The impressive good deed did not go unnoticed. Deep-pocketed benefactors not only helped keep meal delivery afloat, but also motivated Williams to expand her reach and start a nonprofit, Lucille’s 1913. When word spread through Space City As Williams funneled profits from Lucille back into the program, he began to see an increase in diners willing to eat for a good cause, which meant that 1913 could implement even more initiatives.
The group expanded meal distribution to include seniors in several assisted living facilities in underserved areas like Acres Homes, Third Ward, Fifth Ward and Sunnyside, where most of Williams’ father’s family is from. “You know parts of town that are historically black, historically poor food deserts with no grocery stores,” Williams says. “The elderly have been particularly affected by this and have been cut off from their families.
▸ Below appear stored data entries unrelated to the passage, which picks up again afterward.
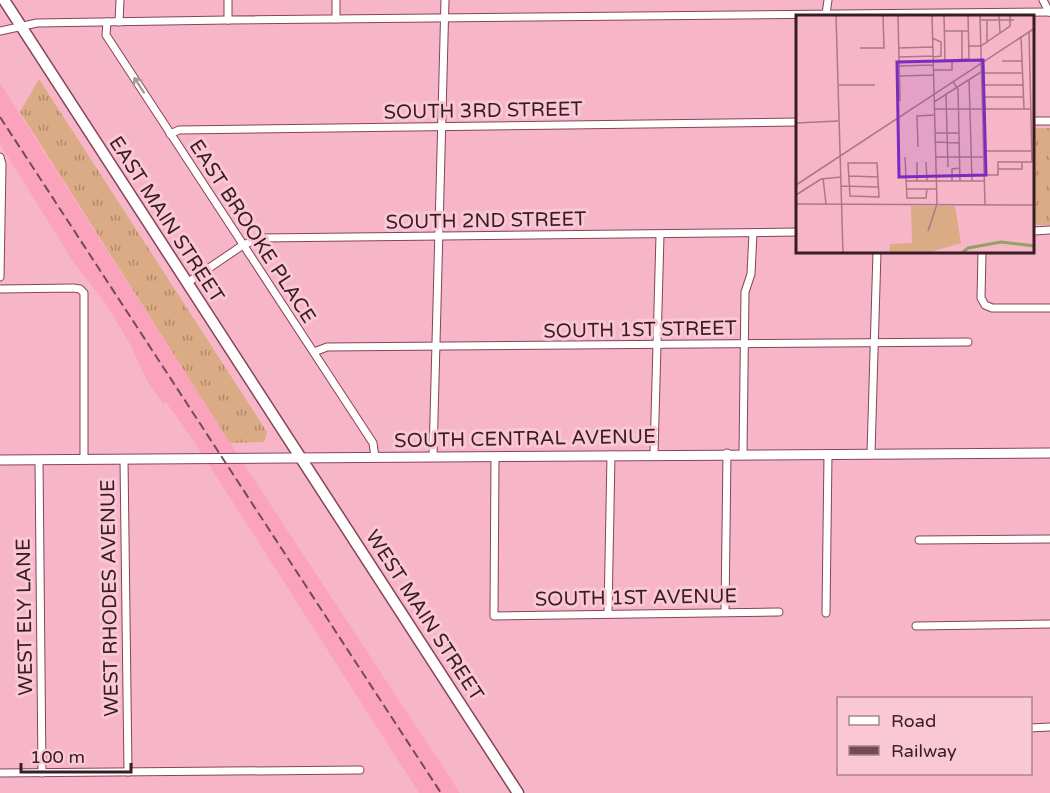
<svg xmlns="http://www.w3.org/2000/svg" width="1050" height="793" viewBox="0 0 1050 793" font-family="'Varela Round',sans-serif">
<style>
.built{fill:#fba3bd}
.grass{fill:url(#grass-tufts)}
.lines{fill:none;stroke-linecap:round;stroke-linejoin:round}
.minor-casing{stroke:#884359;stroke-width:9}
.tertiary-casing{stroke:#884359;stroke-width:11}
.primary-casing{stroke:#884359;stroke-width:13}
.minor{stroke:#fff;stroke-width:7}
.tertiary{stroke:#fff;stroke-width:9}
.primary{stroke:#fff;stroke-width:10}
.rail{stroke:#734b57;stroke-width:2;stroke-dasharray:9 4.5;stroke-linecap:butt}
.oneway{stroke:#a6999d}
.labels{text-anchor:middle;stroke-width:6;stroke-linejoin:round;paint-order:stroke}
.street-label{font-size:20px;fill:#3a1c26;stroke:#fac8d5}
.inset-river{fill:none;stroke:#92a361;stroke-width:3}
.inset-road{fill:none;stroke:#ab7887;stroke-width:1.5}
.view{fill:#7b2cbf;fill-opacity:0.15;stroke:#7b2cbf;stroke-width:3}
.inset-edge{fill:none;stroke:#3a1c26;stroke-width:3}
</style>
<defs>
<pattern id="grass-tufts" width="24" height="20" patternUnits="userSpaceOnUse" patternTransform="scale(1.5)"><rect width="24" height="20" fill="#daab84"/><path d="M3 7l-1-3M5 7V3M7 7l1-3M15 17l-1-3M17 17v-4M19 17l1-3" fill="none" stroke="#b28a6c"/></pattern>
</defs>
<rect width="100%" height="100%" fill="#f6b6c8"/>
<polygon class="built" points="0,83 230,443 460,793 419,793 191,437 165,401 164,405 146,379 131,346 106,304 74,263 0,144"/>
<g class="grass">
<polygon points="39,79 267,432 264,442 230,443 20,112"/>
<rect x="1034" y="128" width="16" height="97"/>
</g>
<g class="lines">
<defs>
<g id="minor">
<polyline points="1043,0 1049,12"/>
<polyline points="826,14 828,0"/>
<polyline points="336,19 336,0"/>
<polyline points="228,20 228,0"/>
<polyline points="107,22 106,35 373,443 375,457"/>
<polyline points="119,22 120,0"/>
<polyline points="0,31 37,23 228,20 1050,12"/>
<polyline points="1034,121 1050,121"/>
<polyline points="170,134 179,130 798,122"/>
<polyline points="0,157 2,164 0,277"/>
<polyline points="1034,231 1050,230"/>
<polyline points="982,252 981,298 985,305 992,308 1050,308"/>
<polyline points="187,283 243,245 261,238 798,232"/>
<polyline points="0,289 73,288 80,289 84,293 84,459"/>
<polyline points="314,352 327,347 968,342"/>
<polyline points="743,453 745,292 751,274 753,233"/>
<polyline points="871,453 877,252"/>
<polyline points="654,454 660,235"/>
<polyline points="495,456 494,616 779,612"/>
<polyline points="433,457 445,0"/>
<polyline points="124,459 128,772"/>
<polyline points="39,460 42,773"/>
<polyline points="919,540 1050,539"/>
<polyline points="725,612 727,453"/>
<polyline points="826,613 828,454"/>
<polyline points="608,614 611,455"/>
<polyline points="916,626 1050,624"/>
<polyline points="1030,728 1050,727"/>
<polyline points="0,773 360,770"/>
</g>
<polyline id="tertiary" points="0,460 1050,453"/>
<polyline id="primary" points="4,0 518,793"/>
</defs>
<use href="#minor" class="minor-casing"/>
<use href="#tertiary" class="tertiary-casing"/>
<use href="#primary" class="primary-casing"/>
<use href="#minor" class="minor"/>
<use href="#tertiary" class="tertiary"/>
<use href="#primary" class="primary"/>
<polyline class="rail" points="0,117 441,793"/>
</g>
<defs><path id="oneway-shaft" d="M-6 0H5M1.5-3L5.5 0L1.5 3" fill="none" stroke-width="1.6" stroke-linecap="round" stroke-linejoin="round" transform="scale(1.5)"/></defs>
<use class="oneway" href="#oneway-shaft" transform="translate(139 85) rotate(-123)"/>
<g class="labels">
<g class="street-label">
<text transform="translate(483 110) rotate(-1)" y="7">SOUTH 3RD STREET</text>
<text transform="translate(167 219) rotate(57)" y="7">EAST MAIN STREET</text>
<text transform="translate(486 220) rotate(-1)" y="7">SOUTH 2ND STREET</text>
<text transform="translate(253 231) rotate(57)" y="7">EAST BROOKE PLACE</text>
<text transform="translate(640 329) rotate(-1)" y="7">SOUTH 1ST STREET</text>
<text transform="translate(525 438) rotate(-1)" y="7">SOUTH CENTRAL AVENUE</text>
<text transform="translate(636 597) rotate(-1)" y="7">SOUTH 1ST AVENUE</text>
<text transform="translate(109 598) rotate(-91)" y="7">WEST RHODES AVENUE</text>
<text transform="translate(425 615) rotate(57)" y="7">WEST MAIN STREET</text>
<text transform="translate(24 617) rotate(-91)" y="7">WEST ELY LANE</text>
</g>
</g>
<g transform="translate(796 15)">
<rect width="238" height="238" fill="#f6b6c8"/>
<path d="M115 191H159L165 228 131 238H94V229L116 228Z" fill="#daab84"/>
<path d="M120 198H135L127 216 116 218V203L127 202Z" fill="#daab84"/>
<path class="inset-river" d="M166 238 172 233 205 227 239 231"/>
<path class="inset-road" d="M40 0 47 238M102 0 104 86M148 0 149 46M184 0 189 190M203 0 204 18M184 5H218M191 5V27M148 16H172M166 16V46M233 16 236 147M225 21 228 94M136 23 145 27V41L137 42M173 31H185L214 11V0M64 33H88L87 0M102 33 137 32M103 42 137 41M137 46 173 44 172 0M206 46H227M103 51 137 50M137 55H156V46M185 58H227M103 61 138 60M173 64 176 166M157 67 162 74 164 166M43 70H79M186 70H227M150 80 152 152M186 82H227M138 87 185 57M138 94H235M0 108 42 106M139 118H163M139 127 163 128M122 132 121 101 139 100M187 136H235M109 142 111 183H130L131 174M140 142H188M121 147V166M130 147 131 166M52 148H81L83 182 54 181ZM202 154H226V147M188 160H202V147H236M53 161 82 162M27 163 30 189M110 166H188M156 166V154L164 153M0 170 239 13M45 171 82 172M110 174H140M0 180 25 164 45 162M0 189 239 190M132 216 141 189 136 0"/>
<path class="view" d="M187 45 190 160 103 162 101 47Z"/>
<rect width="238" height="238" class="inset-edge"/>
</g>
<rect x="837" y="697" width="195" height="78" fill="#fac8d5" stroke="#ad838f" stroke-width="1.5"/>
<rect x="849" y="716" width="30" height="9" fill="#ffffff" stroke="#ad838f" stroke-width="1.5"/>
<text x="891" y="727" font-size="18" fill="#3a1c26">Road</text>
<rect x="849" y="746" width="30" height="9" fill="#734b57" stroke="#ad838f" stroke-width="1.5"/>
<text x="891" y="757" font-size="18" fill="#3a1c26">Railway</text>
<path d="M21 763v9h110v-9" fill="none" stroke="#3a1c26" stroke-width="3"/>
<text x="30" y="763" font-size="18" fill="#3a1c26" stroke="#fac8d5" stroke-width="4.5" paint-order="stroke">100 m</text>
</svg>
It struck a chord because they were the ones who had already changed the world, the ones who led the civil rights movement. They deserved better than what existing meal programs were doing. I wanted to create dignified meals that take into account people’s palates and their historical health issues like diabetes. We tailor menus to each community or group we serve, whether it’s Black, Hispanic or Afghan refugees.
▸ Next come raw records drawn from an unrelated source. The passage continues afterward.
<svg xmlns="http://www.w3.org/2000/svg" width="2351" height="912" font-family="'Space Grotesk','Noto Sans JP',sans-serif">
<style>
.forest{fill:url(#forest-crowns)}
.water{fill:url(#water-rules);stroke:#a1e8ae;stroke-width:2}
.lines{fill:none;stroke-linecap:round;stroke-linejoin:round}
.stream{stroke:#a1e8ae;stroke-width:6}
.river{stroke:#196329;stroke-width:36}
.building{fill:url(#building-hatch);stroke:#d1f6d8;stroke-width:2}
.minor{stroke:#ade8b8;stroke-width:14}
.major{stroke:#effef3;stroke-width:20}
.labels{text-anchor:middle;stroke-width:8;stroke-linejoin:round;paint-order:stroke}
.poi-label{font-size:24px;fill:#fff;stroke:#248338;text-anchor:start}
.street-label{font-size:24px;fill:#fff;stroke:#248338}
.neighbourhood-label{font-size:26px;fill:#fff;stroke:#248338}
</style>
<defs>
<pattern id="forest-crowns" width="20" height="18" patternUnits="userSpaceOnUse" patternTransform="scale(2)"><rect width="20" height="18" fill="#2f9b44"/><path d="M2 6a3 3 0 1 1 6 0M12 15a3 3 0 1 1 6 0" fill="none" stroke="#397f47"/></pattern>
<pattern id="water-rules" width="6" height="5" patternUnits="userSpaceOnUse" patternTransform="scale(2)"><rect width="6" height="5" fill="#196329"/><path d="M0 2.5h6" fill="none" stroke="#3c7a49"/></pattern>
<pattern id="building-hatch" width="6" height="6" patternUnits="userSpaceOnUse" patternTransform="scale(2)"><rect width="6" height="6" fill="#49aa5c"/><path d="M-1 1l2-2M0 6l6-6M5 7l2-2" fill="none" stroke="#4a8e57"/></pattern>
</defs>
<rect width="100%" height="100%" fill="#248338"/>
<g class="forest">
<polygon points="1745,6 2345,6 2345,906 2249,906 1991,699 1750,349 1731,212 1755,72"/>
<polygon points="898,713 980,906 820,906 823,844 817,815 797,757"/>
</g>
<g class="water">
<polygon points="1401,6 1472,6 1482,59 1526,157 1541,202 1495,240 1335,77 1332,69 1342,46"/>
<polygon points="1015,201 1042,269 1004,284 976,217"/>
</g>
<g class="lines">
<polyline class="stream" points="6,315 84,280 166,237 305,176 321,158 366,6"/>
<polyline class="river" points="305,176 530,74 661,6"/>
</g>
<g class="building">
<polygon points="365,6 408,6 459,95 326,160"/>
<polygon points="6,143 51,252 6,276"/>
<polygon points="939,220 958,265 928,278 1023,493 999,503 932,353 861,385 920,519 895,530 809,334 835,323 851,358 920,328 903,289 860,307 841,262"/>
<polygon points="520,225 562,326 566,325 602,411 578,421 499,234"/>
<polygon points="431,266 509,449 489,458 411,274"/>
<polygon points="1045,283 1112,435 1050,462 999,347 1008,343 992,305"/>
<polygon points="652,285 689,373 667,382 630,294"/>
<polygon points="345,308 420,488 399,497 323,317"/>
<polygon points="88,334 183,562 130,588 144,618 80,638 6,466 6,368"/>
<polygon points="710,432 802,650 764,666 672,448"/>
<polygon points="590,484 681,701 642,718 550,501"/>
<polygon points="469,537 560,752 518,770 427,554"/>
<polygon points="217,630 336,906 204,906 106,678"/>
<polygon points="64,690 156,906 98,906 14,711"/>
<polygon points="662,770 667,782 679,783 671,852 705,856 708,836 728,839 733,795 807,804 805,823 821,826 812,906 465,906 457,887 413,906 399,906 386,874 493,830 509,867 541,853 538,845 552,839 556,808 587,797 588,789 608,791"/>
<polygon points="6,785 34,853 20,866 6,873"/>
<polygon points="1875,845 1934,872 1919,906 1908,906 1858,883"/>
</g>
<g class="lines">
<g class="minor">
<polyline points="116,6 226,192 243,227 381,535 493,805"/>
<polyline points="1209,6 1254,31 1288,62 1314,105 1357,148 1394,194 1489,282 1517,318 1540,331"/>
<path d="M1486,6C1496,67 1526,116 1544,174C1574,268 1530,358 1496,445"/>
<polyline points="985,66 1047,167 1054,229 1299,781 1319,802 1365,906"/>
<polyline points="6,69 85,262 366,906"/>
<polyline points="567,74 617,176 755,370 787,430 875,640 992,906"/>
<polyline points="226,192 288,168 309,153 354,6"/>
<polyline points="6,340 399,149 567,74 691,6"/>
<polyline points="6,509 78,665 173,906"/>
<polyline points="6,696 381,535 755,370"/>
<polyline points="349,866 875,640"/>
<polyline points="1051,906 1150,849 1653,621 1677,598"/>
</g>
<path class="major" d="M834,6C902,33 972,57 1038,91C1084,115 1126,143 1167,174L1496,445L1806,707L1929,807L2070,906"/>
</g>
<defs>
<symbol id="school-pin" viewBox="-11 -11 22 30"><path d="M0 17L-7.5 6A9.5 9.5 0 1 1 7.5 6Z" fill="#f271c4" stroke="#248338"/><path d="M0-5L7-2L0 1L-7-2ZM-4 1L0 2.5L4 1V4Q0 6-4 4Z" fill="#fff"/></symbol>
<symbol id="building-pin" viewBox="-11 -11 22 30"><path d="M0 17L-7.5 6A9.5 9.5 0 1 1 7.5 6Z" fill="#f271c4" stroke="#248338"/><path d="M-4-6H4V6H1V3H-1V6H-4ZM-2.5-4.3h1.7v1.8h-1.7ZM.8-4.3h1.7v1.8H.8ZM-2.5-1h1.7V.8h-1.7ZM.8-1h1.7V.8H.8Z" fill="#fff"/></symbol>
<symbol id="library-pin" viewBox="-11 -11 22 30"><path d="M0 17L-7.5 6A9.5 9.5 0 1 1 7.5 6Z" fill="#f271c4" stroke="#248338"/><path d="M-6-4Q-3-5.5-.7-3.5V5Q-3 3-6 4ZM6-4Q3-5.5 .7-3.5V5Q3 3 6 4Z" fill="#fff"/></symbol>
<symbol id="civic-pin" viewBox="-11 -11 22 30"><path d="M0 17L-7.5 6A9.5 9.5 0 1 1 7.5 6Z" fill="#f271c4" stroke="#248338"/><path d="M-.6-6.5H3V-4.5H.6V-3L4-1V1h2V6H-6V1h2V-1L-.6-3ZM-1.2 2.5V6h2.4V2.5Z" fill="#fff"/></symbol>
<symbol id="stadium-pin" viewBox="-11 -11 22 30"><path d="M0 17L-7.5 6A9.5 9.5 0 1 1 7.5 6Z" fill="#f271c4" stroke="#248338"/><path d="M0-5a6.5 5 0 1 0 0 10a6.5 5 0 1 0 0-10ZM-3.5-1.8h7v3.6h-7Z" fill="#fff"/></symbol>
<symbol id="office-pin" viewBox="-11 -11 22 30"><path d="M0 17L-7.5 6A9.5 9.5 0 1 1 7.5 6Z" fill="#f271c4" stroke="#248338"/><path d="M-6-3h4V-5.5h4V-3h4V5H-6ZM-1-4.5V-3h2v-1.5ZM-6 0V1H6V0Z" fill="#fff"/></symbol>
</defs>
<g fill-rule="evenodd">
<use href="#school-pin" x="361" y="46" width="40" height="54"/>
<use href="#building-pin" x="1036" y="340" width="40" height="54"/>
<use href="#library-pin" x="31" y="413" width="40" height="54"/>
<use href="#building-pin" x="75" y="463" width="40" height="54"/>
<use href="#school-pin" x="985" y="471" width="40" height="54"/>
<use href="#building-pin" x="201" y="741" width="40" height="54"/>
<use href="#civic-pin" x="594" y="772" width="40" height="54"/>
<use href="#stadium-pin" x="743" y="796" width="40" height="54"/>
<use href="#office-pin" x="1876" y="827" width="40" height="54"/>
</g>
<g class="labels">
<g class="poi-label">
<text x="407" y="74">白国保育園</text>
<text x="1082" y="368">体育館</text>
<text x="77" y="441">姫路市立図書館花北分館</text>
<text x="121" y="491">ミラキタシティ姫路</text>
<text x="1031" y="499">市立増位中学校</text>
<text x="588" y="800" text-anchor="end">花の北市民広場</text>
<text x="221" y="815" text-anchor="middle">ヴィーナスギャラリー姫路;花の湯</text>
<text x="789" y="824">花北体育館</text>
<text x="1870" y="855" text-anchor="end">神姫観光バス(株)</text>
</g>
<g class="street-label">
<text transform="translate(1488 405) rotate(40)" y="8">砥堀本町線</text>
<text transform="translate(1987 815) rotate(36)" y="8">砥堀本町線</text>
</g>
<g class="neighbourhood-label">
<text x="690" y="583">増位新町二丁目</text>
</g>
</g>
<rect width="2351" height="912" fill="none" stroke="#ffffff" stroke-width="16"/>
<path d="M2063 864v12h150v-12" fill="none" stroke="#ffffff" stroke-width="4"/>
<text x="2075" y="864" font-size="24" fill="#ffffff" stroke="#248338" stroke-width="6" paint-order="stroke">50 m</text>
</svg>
The nonprofit sprang into action when Texas was hit by a winter storm that crippled the power grid in February 2021. They brought food to shelters and a warming center set up in a furniture store. They added the school next door to one of the 1913 kitchens to their daily distribution list and, to date, have distributed over 510,000 meals. They also staged a voter registration drive and let other struggling bars pop up on Lucille’s huge patio when only outdoor dining was allowed in Houston. But it was the launch of several urban farms that really got Williams excited.
“To have real, lasting and impactful change, we need to do more than feed elders and babies. This is why we have moved towards the agricultural component. The farms employ people from the communities we serve at living wages, teach them skills to continue to feed themselves and their neighbors, and restore dignity to this craft. This ensures that there are fresh and affordable foods they know, like okra, collard greens and sweet potatoes, in these food deserts. This reduces shame because mothers can afford to feed their children nutritious foods. Jobs bring ownership and comfort and these make people proud of their neighborhood. They work alongside their neighbors or sell to them, and that strengthens the community. I’m not really a big thinker, I don’t spend a lot of time contemplating the future, but even I can see the positive side effects spreading in all directions.
It was only recently that Williams allowed himself to reflect on what he and 1913 have accomplished over the past two years and accept that his restaurant’s namesake would be proud.
“Of course, it’s so much easier to pick up someone else’s torch than to start your own fire. Lucille gave us the plan. It’s only natural for us to follow his lead when our business is so tied to family history,” says Williams. “It feels good to think that we continued what she started, that she would approve of the difference we are trying to make. I also think she would ask what we are going to do next.